╭─ Data under study

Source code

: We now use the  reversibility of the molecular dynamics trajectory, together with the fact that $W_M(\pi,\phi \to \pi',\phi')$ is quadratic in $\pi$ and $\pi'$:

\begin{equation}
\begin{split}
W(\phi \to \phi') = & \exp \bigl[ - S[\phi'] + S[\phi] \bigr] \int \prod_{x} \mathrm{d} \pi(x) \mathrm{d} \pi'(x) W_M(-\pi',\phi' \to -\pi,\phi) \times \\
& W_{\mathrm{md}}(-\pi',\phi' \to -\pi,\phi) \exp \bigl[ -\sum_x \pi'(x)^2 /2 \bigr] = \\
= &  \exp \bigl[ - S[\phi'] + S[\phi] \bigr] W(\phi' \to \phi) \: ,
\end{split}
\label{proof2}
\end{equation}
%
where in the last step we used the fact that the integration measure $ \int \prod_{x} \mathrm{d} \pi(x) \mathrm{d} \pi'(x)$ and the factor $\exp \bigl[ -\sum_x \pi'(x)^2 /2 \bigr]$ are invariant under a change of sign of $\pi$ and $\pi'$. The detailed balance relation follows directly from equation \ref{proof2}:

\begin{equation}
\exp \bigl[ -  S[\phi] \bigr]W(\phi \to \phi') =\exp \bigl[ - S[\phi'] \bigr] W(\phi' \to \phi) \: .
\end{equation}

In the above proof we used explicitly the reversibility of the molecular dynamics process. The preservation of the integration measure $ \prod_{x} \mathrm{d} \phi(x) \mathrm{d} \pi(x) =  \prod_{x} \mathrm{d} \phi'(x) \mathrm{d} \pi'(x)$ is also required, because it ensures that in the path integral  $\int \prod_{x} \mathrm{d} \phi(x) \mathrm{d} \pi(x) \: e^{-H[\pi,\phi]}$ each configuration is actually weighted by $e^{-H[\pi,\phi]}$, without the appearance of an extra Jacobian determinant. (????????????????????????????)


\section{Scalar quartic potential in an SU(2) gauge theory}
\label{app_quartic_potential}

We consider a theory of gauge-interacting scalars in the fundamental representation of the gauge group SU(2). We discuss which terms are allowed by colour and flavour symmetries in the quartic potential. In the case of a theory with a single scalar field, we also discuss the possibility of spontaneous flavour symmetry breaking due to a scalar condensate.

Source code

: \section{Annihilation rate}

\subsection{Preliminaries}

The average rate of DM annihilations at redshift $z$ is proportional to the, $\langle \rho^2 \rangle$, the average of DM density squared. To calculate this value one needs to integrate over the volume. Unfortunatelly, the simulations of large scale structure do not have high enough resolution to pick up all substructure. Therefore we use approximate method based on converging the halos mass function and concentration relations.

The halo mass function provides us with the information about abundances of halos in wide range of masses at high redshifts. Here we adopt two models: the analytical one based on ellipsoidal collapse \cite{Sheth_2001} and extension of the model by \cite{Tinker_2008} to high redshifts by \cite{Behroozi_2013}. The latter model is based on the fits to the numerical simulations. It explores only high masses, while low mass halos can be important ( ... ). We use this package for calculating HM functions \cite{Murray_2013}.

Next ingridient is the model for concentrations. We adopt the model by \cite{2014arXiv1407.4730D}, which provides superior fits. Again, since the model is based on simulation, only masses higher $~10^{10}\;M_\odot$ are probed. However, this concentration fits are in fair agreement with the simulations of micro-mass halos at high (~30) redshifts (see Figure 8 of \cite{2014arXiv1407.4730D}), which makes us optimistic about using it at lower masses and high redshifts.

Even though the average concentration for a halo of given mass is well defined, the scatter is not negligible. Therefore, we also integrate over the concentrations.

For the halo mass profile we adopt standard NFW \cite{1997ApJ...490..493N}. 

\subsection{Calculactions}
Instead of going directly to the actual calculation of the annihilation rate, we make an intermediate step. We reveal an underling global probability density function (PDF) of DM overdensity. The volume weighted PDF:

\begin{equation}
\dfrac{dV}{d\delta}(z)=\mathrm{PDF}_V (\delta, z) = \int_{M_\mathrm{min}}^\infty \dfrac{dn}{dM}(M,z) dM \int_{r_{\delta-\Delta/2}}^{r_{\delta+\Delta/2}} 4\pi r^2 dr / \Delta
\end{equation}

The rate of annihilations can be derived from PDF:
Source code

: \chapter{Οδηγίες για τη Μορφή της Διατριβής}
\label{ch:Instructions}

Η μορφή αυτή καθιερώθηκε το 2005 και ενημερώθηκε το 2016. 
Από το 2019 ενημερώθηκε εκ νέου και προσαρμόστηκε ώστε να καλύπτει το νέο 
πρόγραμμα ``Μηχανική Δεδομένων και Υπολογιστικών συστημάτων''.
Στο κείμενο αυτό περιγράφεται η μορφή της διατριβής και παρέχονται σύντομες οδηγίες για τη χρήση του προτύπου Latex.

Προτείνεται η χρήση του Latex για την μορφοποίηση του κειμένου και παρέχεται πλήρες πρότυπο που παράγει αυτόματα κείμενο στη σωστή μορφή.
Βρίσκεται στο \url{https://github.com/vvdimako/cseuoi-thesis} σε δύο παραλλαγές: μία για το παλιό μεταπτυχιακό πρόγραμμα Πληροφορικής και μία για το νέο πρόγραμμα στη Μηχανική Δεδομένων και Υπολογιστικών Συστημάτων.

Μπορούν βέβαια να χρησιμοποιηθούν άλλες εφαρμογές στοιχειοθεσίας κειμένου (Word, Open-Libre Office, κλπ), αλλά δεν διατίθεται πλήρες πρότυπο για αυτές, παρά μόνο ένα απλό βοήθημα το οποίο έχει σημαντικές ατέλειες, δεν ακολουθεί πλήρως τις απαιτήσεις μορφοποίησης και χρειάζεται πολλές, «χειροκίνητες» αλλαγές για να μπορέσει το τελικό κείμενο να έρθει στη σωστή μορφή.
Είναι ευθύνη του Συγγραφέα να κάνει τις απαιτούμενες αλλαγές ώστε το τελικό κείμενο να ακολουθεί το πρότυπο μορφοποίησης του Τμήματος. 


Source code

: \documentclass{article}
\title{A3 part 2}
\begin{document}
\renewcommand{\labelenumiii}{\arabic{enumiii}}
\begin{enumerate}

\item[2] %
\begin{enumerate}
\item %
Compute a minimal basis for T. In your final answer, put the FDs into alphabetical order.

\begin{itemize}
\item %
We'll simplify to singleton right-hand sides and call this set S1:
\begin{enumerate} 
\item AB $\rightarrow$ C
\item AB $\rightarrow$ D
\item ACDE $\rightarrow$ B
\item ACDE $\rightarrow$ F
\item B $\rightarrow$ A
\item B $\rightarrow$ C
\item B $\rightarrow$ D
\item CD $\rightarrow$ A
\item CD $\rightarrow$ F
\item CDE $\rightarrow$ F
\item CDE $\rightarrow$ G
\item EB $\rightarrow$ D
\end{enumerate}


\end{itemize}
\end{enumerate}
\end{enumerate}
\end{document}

╰─

Look above for the line containing "CD $\rightarrow$ A". From there to the final line of the entries, repeat every line exactly.

\item CD $\rightarrow$ A
\item CD $\rightarrow$ F
\item CDE $\rightarrow$ F
\item CDE $\rightarrow$ G
\item EB $\rightarrow$ D
\end{enumerate}


\end{itemize}
\end{enumerate}
\end{enumerate}
\end{document}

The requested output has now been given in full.